**PROVIDED MATERIAL:**
((
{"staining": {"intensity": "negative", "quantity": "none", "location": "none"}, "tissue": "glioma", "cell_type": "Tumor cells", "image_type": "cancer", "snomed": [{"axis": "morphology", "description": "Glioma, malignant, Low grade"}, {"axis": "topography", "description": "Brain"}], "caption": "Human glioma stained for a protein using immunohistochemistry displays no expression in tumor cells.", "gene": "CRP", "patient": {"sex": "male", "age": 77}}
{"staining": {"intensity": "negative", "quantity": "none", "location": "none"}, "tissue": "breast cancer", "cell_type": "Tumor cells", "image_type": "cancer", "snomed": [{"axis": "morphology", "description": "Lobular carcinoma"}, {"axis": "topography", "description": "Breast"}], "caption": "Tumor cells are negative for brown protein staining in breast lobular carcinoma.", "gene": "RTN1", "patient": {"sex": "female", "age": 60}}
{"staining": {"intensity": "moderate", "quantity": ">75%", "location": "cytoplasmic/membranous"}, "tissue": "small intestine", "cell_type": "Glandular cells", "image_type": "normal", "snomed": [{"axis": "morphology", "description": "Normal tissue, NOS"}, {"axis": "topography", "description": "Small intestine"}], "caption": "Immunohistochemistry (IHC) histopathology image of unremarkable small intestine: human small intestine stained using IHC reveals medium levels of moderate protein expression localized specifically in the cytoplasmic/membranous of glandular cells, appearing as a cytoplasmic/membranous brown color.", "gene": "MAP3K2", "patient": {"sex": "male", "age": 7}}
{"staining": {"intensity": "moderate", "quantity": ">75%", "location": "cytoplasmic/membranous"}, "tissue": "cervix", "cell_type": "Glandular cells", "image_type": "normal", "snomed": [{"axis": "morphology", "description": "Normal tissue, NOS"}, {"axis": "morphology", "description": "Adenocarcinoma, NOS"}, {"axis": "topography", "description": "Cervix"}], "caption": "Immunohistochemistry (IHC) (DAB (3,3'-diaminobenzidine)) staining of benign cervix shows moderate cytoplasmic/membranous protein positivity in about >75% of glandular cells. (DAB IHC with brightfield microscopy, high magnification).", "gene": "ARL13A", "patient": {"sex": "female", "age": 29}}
))
**WORK INSTRUCTION:**
Set down the lines above as they stand, starting with the first line and ending with the line that contains "(IHC) histopathology image".

**RESPONSE FOR THIS EXERCISE:**
{"staining": {"intensity": "negative", "quantity": "none", "location": "none"}, "tissue": "glioma", "cell_type": "Tumor cells", "image_type": "cancer", "snomed": [{"axis": "morphology", "description": "Glioma, malignant, Low grade"}, {"axis": "topography", "description": "Brain"}], "caption": "Human glioma stained for a protein using immunohistochemistry displays no expression in tumor cells.", "gene": "CRP", "patient": {"sex": "male", "age": 77}}
{"staining": {"intensity": "negative", "quantity": "none", "location": "none"}, "tissue": "breast cancer", "cell_type": "Tumor cells", "image_type": "cancer", "snomed": [{"axis": "morphology", "description": "Lobular carcinoma"}, {"axis": "topography", "description": "Breast"}], "caption": "Tumor cells are negative for brown protein staining in breast lobular carcinoma.", "gene": "RTN1", "patient": {"sex": "female", "age": 60}}
{"staining": {"intensity": "moderate", "quantity": ">75%", "location": "cytoplasmic/membranous"}, "tissue": "small intestine", "cell_type": "Glandular cells", "image_type": "normal", "snomed": [{"axis": "morphology", "description": "Normal tissue, NOS"}, {"axis": "topography", "description": "Small intestine"}], "caption": "Immunohistochemistry (IHC) histopathology image of unremarkable small intestine: human small intestine stained using IHC reveals medium levels of moderate protein expression localized specifically in the cytoplasmic/membranous of glandular cells, appearing as a cytoplasmic/membranous brown color.", "gene": "MAP3K2", "patient": {"sex": "male", "age": 7}}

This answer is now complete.